--- Written task ---
Exact transcription, pictures omitted: reproduce the listing below.

--- Material for this exercise ---
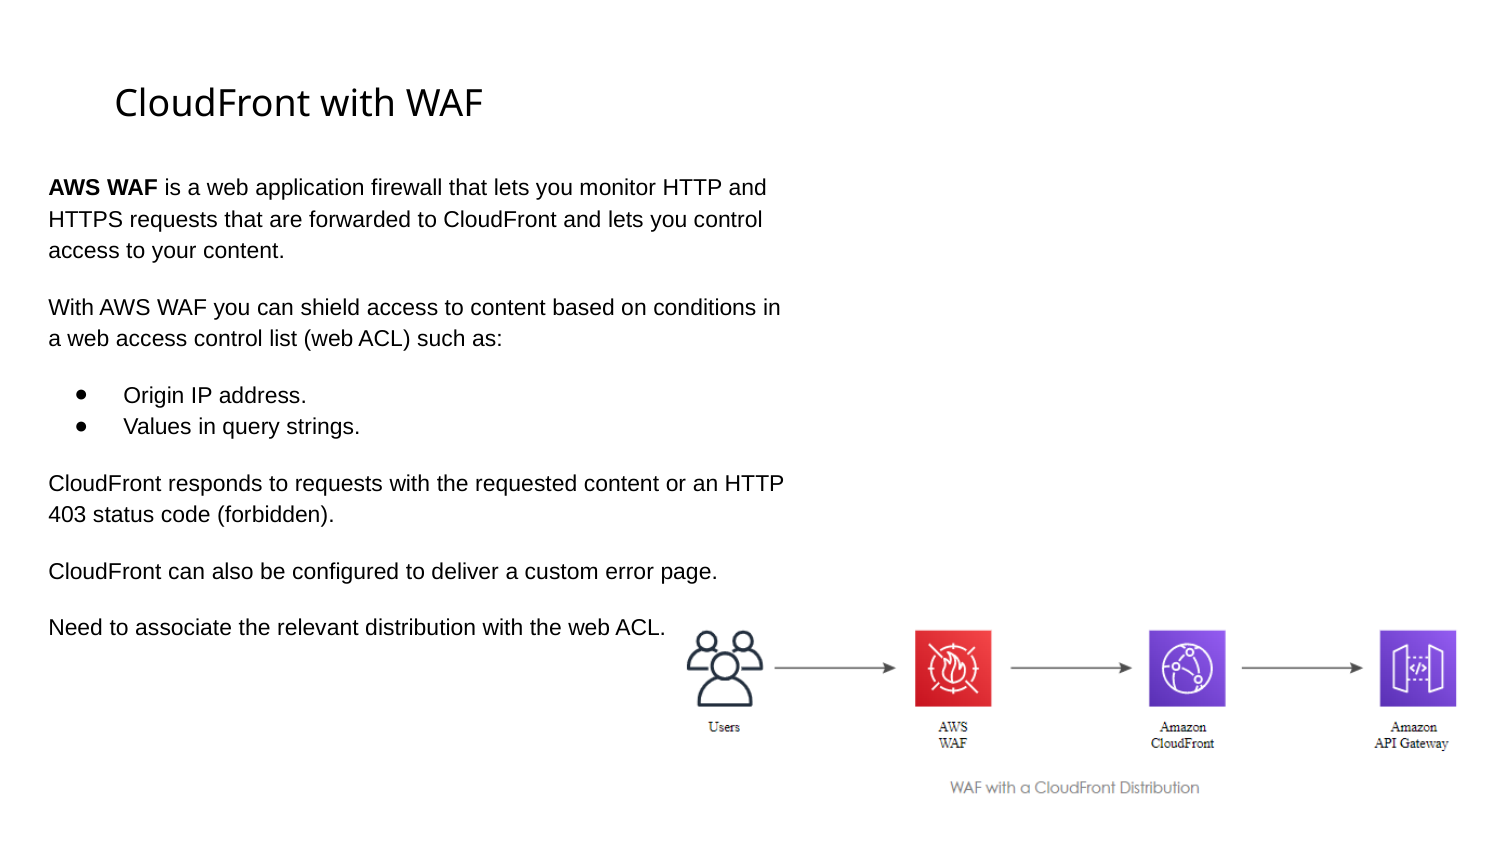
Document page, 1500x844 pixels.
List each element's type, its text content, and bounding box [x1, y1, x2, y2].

title CloudFront with WAF [103, 44, 1397, 163]
list AWS WAF is a web application firewall that lets you monitor HTTP and HTTPS requests that are forwarded to CloudFront and lets you control access to your content. With AWS WAF you can shield access to content based on conditions in a web access control list (web ACL) such as: Origin IP address. Values in query strings. CloudFront responds to requests with the requested content or an HTTP 403 status code (forbidden). CloudFront can also be configured to deliver a custom error page. Need to associate the relevant distribution with the web ACL. [37, 163, 801, 802]
picture [674, 607, 1480, 802]
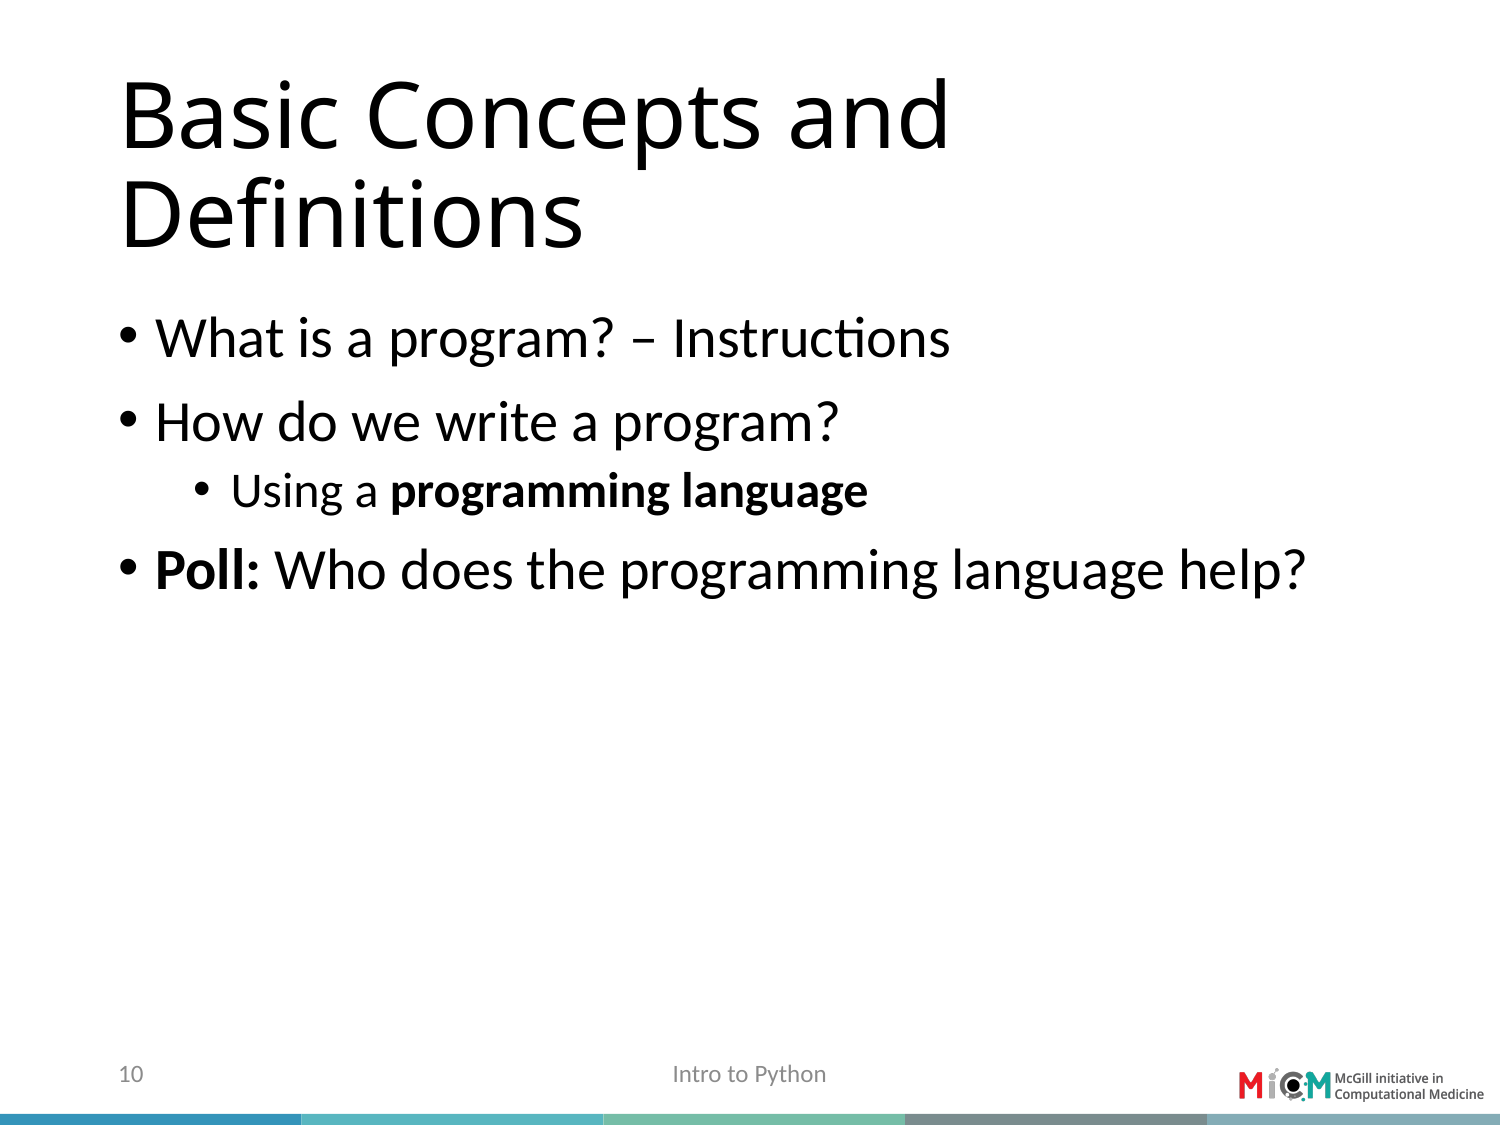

--- Answer to this exercise ---
Document page, 1500x844 pixels.
List each element's type, its text content, and bounding box [x1, y1, x2, y2].

title CloudFront with WAF [103, 44, 1397, 163]
list AWS WAF is a web application firewall that lets you monitor HTTP and HTTPS requests that are forwarded to CloudFront and lets you control access to your content. With AWS WAF you can shield access to content based on conditions in a web access control list (web ACL) such as: Origin IP address. Values in query strings. CloudFront responds to requests with the requested content or an HTTP 403 status code (forbidden). CloudFront can also be configured to deliver a custom error page. Need to associate the relevant distribution with the web ACL. [37, 163, 801, 802]
picture [674, 607, 1480, 802]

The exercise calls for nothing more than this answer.